There is “a reasonable degree of scientific certainty” that the Portsmouth Gaseous Diffusion Plant complex is the source of contaminants found around Zahn’s Corner Middle School, according to Michael Ketterer, professor emeritus of chemistry and biochemistry at the university.
The report suggests the former uranium enrichment complex is the logical source of contaminants at the school. The study cites “the absence of any other plausible local source.”
The Portsmouth Gaseous Diffusion Plant enriched uranium, first for national defense and later for commercial nuclear power plants, from the 1950s until 2001.

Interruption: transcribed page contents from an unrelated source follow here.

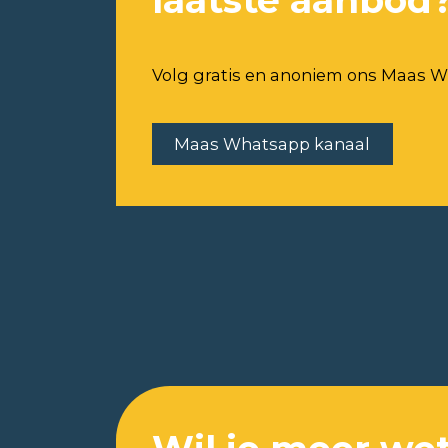
laatste aanbod
Volg gratis en anoniem ons Maas W
Maas Whatsapp kanaal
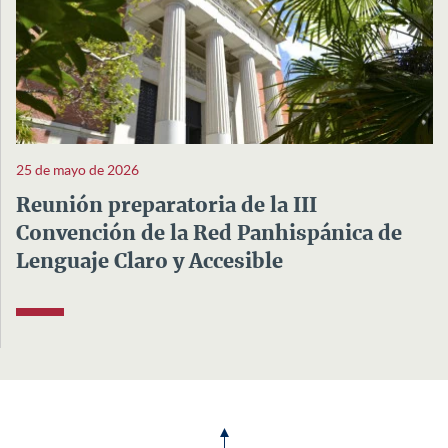
25 de mayo de 2026
Reunión preparatoria de la III
Convención de la Red Panhispánica de
Lenguaje Claro y Accesible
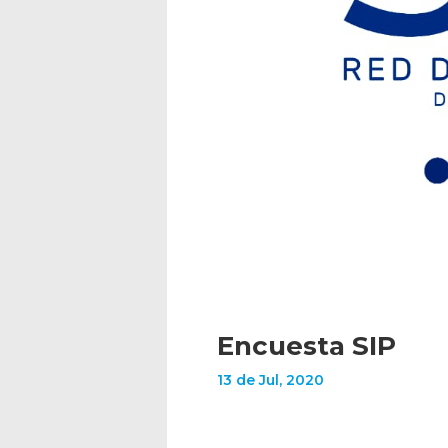
Encuesta SIP
13 de Jul, 2020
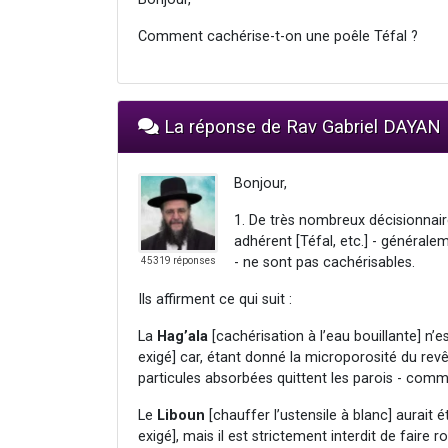
Comment cachérise-t-on une poêle Téfal ?
La réponse de Rav Gabriel DAYAN
Bonjour,
1. De très nombreux décisionnair
adhérent [Téfal, etc.] - généralem
- ne sont pas cachérisables.
45319 réponses
Ils affirment ce qui suit :
La
Hag’ala
[cachérisation à l’eau bouillante] n’
exigé] car, étant donné la microporosité du rev
particules absorbées quittent les parois - comm
Le
Liboun
[chauffer l’ustensile à blanc] aurait 
exigé], mais il est strictement interdit de faire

Northern Arizona University did the study for free using “modern forensic approaches,” according to a copy of the report and other material distributed by the Pike County General Health District during an April 27 meeting about potential contamination.
Ketterer and other university researchers studied the issue at the request of a Pike County resident and drafted a report dated April 27. They took samples of surface soil and sediment, and water samples from local creeks and the Scioto River, along with “swipe” samples collected by local residents. “No samples were acquired from U.S. Government property,” according to the report.
The university report says dust samples from the school contain “at least some added enriched U component.” For context, the researchers also looked at a 1995 study about Portsmouth from the Lawrence Livermore National Laboratory.
By 2022 DOE plans to finish the $900 million cell to store 2 million cubic yards of contaminated waste resulting from demolition of buildings used in uranium enrichment at the site.
Locals suggest the disposal cell construction might have factored into possible contamination around the school. The Northern Arizona study does call the landfill area “a possible source” of neptunium-237. The Pike County General Health District had opposed construction of the cell.
During a meeting this week with local officials, DOE Assistant Secretary for Environmental Management Anne Marie White said the agency won’t suspend construction of the on-site waste disposal cell at the Portsmouth Gaseous Diffusion Plant complex until there is more data about possible contamination, according to a press release from the Pike County General Health District.
The Energy Department says it treats all detections seriously – even small ones. “We are confident that those findings will allay any cause for further concern,” the agency said in a statement earlier this week.
Neptunium-237 is a byproduct of nuclear reactors and plutonium production. Americium-241 is an isotope often found in nuclear waste.